Homélie de Mgr Michel Aupetit - Messe à St Germain l’Auxerrois - 5e Dimanche de Carême

Saint-Germain l’Auxerrois (1er) - Dimanche 21 mars 2021

– 5e dimanche de Carême – Année B
 à Huis Clos
- Jr 31,31-34 ; Ps 50,3-4.12-15 ; He 5,7-9 ; Jn 12,20-33

« Si le grain de blé tombé en terre ne meurt pas ». Mourir ? Est-ce vraiment une perspective enthousiasmante ? Sans doute, vous voudriez plutôt être immortels ? Il est vrai que la pandémie mondiale nous a fait prendre conscience brutalement que nous sommes mortels.

Il y a quelque temps, certains augures prévoyaient la réalisation du mythe de Gilgamesh, de la conquête humaine de l’immortalité. Des scientifiques, spécialistes de nanotechnologie travaillaient à un système immunitaire bionique composé de millions de nano robots qui se chargeraient de réparer nos corps et de ralentir le vieillissement.

Avez-vous songé à votre vie si elle était prolongée à l’infini ? Que souhaitons-nous vraiment ? De pouvoir plier les genoux sous le menton, toujours ? D’être capable de penser toujours ? De jouer aux jeux de société, toujours ? De faire du sport, toujours ? De respirer toujours ? De cuisiner, toujours ? Tout cela nous lassera vite. Je me vois mal faire toujours le même sport, toujours la même lecture, éternellement les mêmes gestes. La routine nous ennuie, nous use.

Nous avons besoin de changer parce que nous sommes toujours inassouvis et nous avons le sentiment de pousser toujours le rocher de Sisyphe sans jamais atteindre le sommet. Nos désirs, une fois réalisés, nous laissent insatisfaits. C’est pourquoi quand je prêche sur la vie éternelle, on me répond : « L’éternité c’est long… » Car nous sommes des éternels insatiables, toujours en deçà de notre désir. La seule chose dont on voudrait ne pas se lasser, c’est l’amour. C’est lorsque nous aimons que nous avons vraiment un sentiment de plénitude. Pourtant, il arrive parfois que l’amour finisse par se faner. Pourquoi ? Parce que nous ne savons pas aimer.

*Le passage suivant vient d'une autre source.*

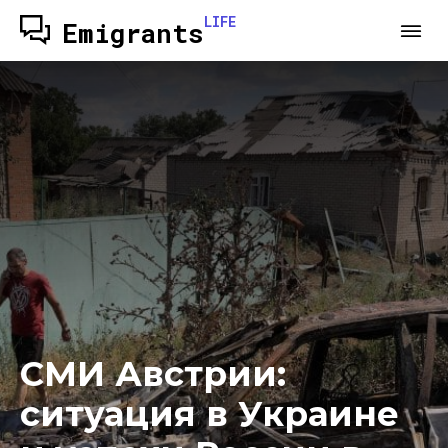
LIFE
Emigrants
СМИ Австрии:
ситуация в Украине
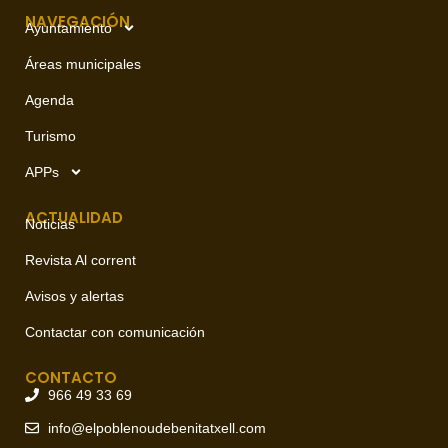
NAVEGACIÓN
Ayuntamiento
Áreas municipales
Agenda
Turismo
APPs
ACTUALIDAD
Noticias
Revista Al corrent
Avisos y alertas
Contactar con comunicación
CONTACTO
966 49 33 69
info@elpoblenoudebenitatxell.com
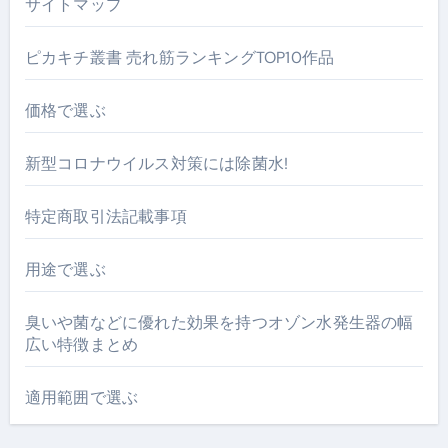
サイトマップ
ピカキチ叢書 売れ筋ランキングTOP10作品
価格で選ぶ
新型コロナウイルス対策には除菌水!
特定商取引法記載事項
用途で選ぶ
臭いや菌などに優れた効果を持つオゾン水発生器の幅
広い特徴まとめ
適用範囲で選ぶ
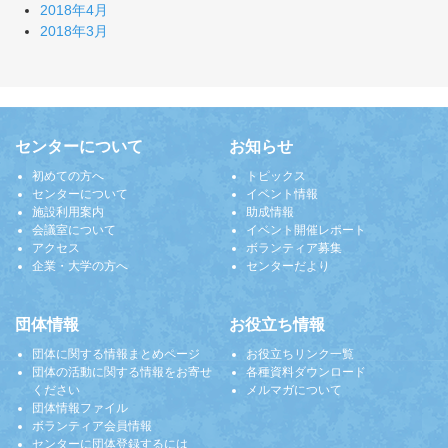
2018年4月
2018年3月
センターについて
お知らせ
初めての方へ
トピックス
センターについて
イベント情報
施設利用案内
助成情報
会議室について
イベント開催レポート
アクセス
ボランティア募集
企業・大学の方へ
センターだより
団体情報
お役立ち情報
団体に関する情報まとめページ
お役立ちリンク一覧
団体の活動に関する情報をお寄せ
各種資料ダウンロード
ください
メルマガについて
団体情報ファイル
ボランティア会員情報
センターに団体登録するには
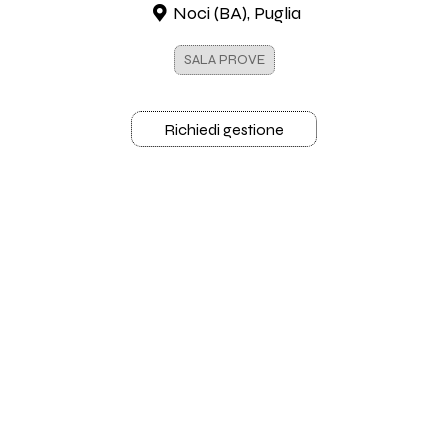
Noci (BA), Puglia
SALA PROVE
Richiedi gestione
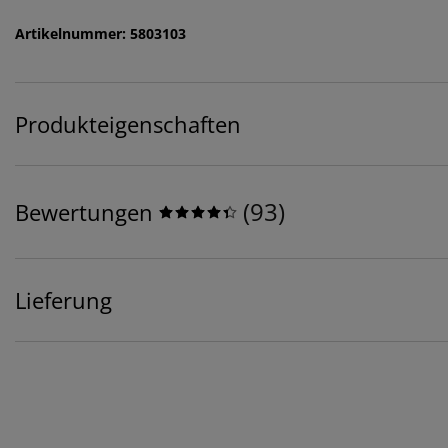
Artikelnummer: 5803103
Produkteigenschaften
(
93
)
Bewertungen
Lieferung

Car pour aimer, il faut mourir. Mourir à soi-même. Depuis la prime enfance, tout nous pousse à nous placer au centre du monde. Jésus vient de nous dire : « Si le grain de blé tombé en terre ne meure pas, il reste seul » (Jn 12, 24). L’égocentrisme qui conduit à l’égoïsme nous isole et nous conduit inexorablement à la solitude. Mais Jésus ajoute : « Mais s’il meurt, il porte beaucoup de fruit ». Mourir à soi-même conduit à s’extraire de soi pour aimer : « Il n’y a pas de plus grand amour que de donner sa vie pour ceux qu’on aime » (Jn 15,13). Donner sa vie, c’est ne pas la garder pour soi, c’est mourir à soi-même.

Pourquoi donc mourir à soi-même ? Pour vivre de la vie éternelle qui commence déjà dès que nous sommes entrés dans l’amour de Dieu. Toute la vie chrétienne consiste à laisser entrer en nous un amour plus grand, l’amour de Jésus pour que notre cœur batte au rythme du cœur de Jésus : « Ce n’est plus moi qui vit, c’est le Christ qui vit en moi » (Ga 2,20). Ce n’est plus mon cœur qui bat et qui aime, c’est le cœur de Jésus qui bat en moi, qui aime et m’apprend à aimer. Ce jour-là, nous sommes entrés dans la vie. Nous devons comprendre que l’éternité avec Dieu n’est pas un éternel recommencement fastidieux, c’est un déploiement éternel, un désir sans cesse comblé, une plénitude.

Jésus va lui-même vivre cet abandon, cette confiance totale dans les mains du Père : « Sauve-moi de cette heure » (Jn 12,27), il s’agit bien sûr de l’heure de sa mort humaine. Si Jésus accepte de vivre ce moment, c’est pour nous montrer que l’amour traverse la mort pour rejoindre la Vie, cette Vie qui ne s’éteindra jamais parce que le véritable Amour ne s’éteint jamais.

+Michel Aupetit, archevêque de Paris.